Cela permet de prendre en compte des courbes très incohérentes avec des valeurs manquantes mais qui représentent tant bien que mal un mouvement important. Globalement, mes tests m’ont fait remarquer que inAreaImportance = 6
était une valeur qui permettait de bons résultats.

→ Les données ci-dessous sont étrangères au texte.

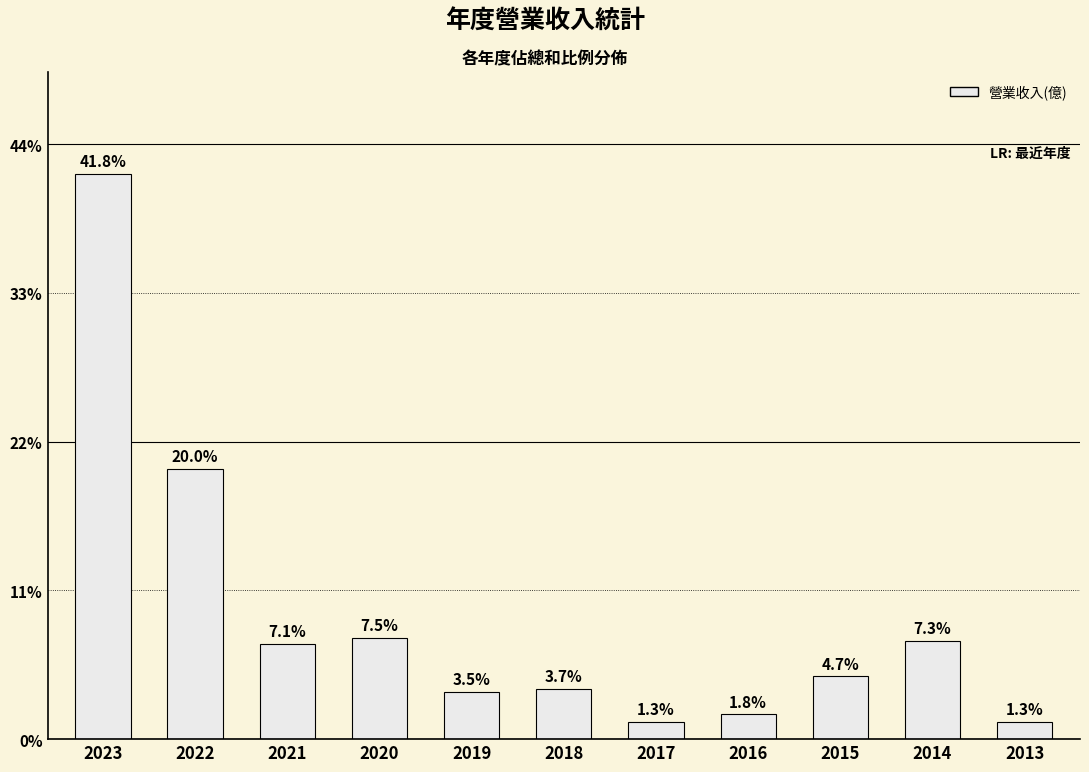

Where does the data first go above 2?

2023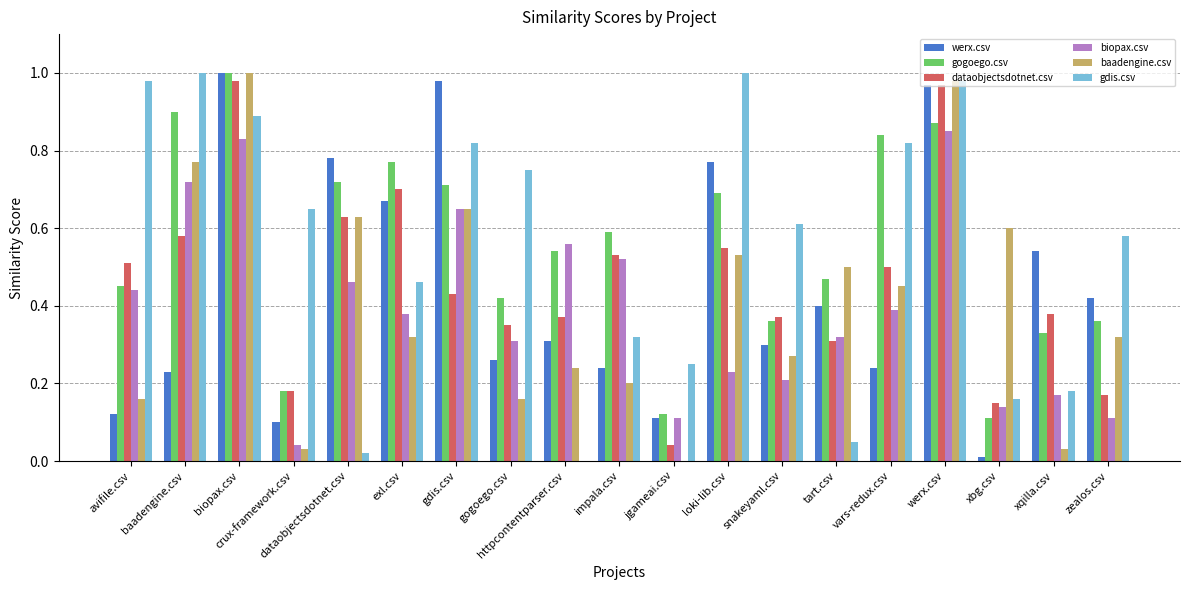

What is the sum of the gdis.csv values at biopax.csv and loki-lib.csv?

1.9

Additionnellement, j’applique un malus sur le score tel que fitness *= _UNFIT_COEFF
ainsi qu’un attribut de non-éligibilité si l’individu ne remplit pas les conditions suivantes :
a1 = 0
oua2 = 0
,x3 - x1 < _MIN_WIDTH
où_MIN_WIDTH
est la largeur minimum acceptable,|h1| > max
ou|h2| > max
oùmax
est la valeur absolue maximale de jeu de données.

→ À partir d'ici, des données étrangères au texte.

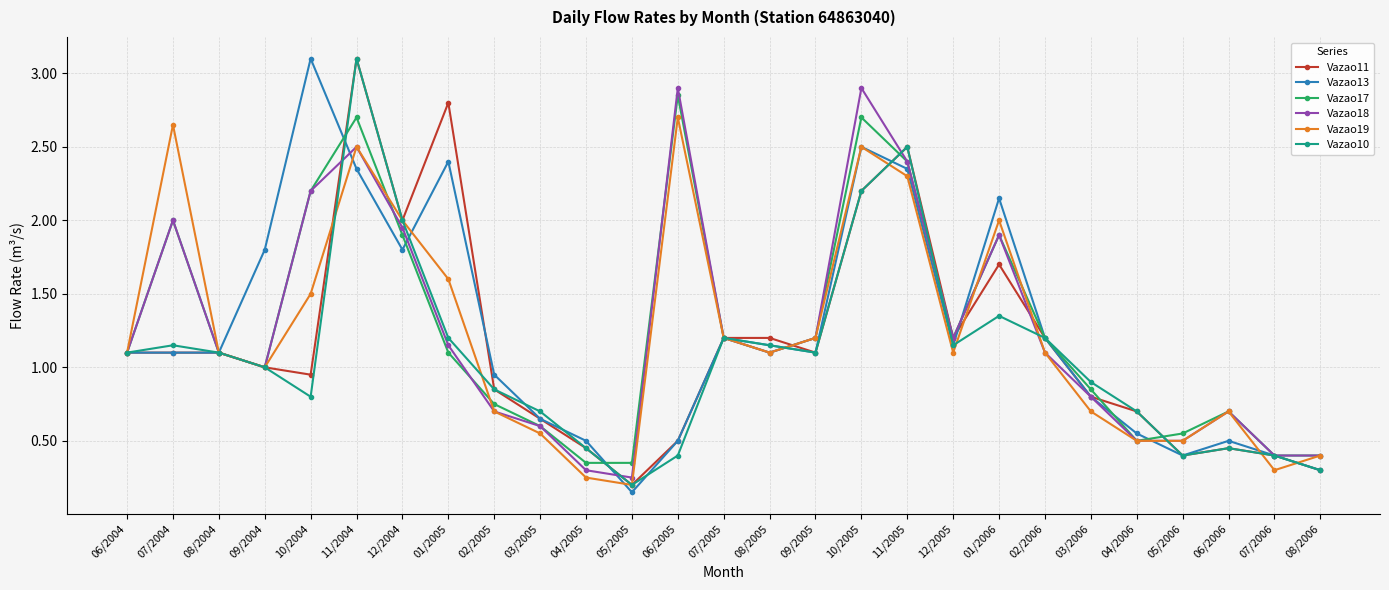

What is the label of the 25th point from the left?

06/2006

Pourquoi ne pas éliminer directement l’individu plutôt qu’attribuer un malus ? Il est possible que d’un croisement avec un autre individu ou de sa mutation en résulte un individu qui lui possède un bon score et remplisse les critères.
Choix du meilleur
Ne reste plus qu’à déterminer quand il n’est plus nécéssaire de continuer à chercher une solution ou en d’autres termes, quand le meilleur individu (l’élite) a de grandes chance d’être la meilleure solution obtenable. Pour cela, j’utilise plusieurs paramètres dont les valeurs ont été déterminées après tâtonnement :
- L’élite rempli les critères additionnels décrits plus haut (éligibilité)
- L’élite a traversé plus de 15 générations (pertinence dans le temps),
- L’élite possède des valeurs
inPercentage
etvoidPercentage
suffisantes (respectivement au-dessus de 65 % et en dessous de 80 % – pertinence du résultat).
Résultat obtenu
J’ai construit une web-app qui permet de simuler en temps réel (néanmoins à fréquence ralentie) le flux retourné par l’accéléromètre d’un smartphone et d’y appliquer l’algorithme génétique. Ci-dessous un exemple de ce que j’obtiens pour un certain jeu de donnée :

Vous pouvez visualiser la simulation via JSFiddle. Il est également possible de modifier dynamiquement certains paramètres via l’encart de contrôles qui déterminent le comportement de l’algorithme comme expliqué plus haut.
Bénéfices / Conclusion
Globalement, l’algorithme donne de bons résultats lorsqu’il y a matière à avoir de bons résultats, c-à-d quand les accélérations sont exploitables (vrais positifs). Dans le cas contraire, les résultats sont très hasardeux et ne correspondent à rien (faux positifs).
L’avantage est qu’en répétant plusieurs fois l’algorithme sur le même jeu de données, on obtient alors plusieurs fois les mêmes vrais positifs tandis que les faux positifs apparaissent de façon sporadique. La répétition nous permettrait alors d’isoler les vrais positifs et d’appuyer la certitude d’avoir obtenu un résultat correct.
Je ne suis pas sûr qu’un algorithme génétique soit vraiment complètement pertinent pour effectuer une régression linéaire, je pense que d’autres heuristiques à base de moyenne peuvent être tout autant performantes en nécessitant moins de temps de calcul. Néanmoins, comme expliqué plus haut, le côté probabiliste de l’algorithme génétique nous permet d’isoler les vrais positifs des faux positifs.
Enfin, l’algorithme génétique tel que je l’ai conçu fait double travail : régression linéaire mais aussi sélection des données qui en valent la peine, et cela serai plus compliqué étant donné la complexité des motifs à détecter dans l’accélération. On pourrait en revanche imaginer un système au but similaire qui effectuerait une classification au préalable pour sélectionner les données puis appliquerait un algorithme heuristique sur celles-ci.